Problem | Find the line with "Тернопільський центр крові" in the entries below. Repeat it, every following line, and the line with "Naše kurzy a e-booky", exactly and with nothing added.

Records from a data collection
══════════

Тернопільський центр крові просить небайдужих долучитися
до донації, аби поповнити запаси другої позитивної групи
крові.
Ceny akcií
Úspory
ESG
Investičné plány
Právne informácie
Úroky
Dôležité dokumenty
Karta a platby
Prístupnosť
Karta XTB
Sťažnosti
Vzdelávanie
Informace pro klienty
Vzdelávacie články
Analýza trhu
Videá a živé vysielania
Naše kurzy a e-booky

══════════

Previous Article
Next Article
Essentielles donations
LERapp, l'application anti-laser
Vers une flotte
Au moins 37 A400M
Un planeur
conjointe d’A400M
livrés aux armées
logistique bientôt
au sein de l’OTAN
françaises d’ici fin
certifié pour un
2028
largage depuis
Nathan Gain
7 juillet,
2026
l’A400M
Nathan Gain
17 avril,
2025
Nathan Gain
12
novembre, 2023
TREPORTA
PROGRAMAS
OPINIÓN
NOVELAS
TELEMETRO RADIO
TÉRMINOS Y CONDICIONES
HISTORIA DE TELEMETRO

══════════

Written solution |
Тернопільський центр крові просить небайдужих долучитися
до донації, аби поповнити запаси другої позитивної групи
крові.
Ceny akcií
Úspory
ESG
Investičné plány
Právne informácie
Úroky
Dôležité dokumenty
Karta a platby
Prístupnosť
Karta XTB
Sťažnosti
Vzdelávanie
Informace pro klienty
Vzdelávacie články
Analýza trhu
Videá a živé vysielania
Naše kurzy a e-booky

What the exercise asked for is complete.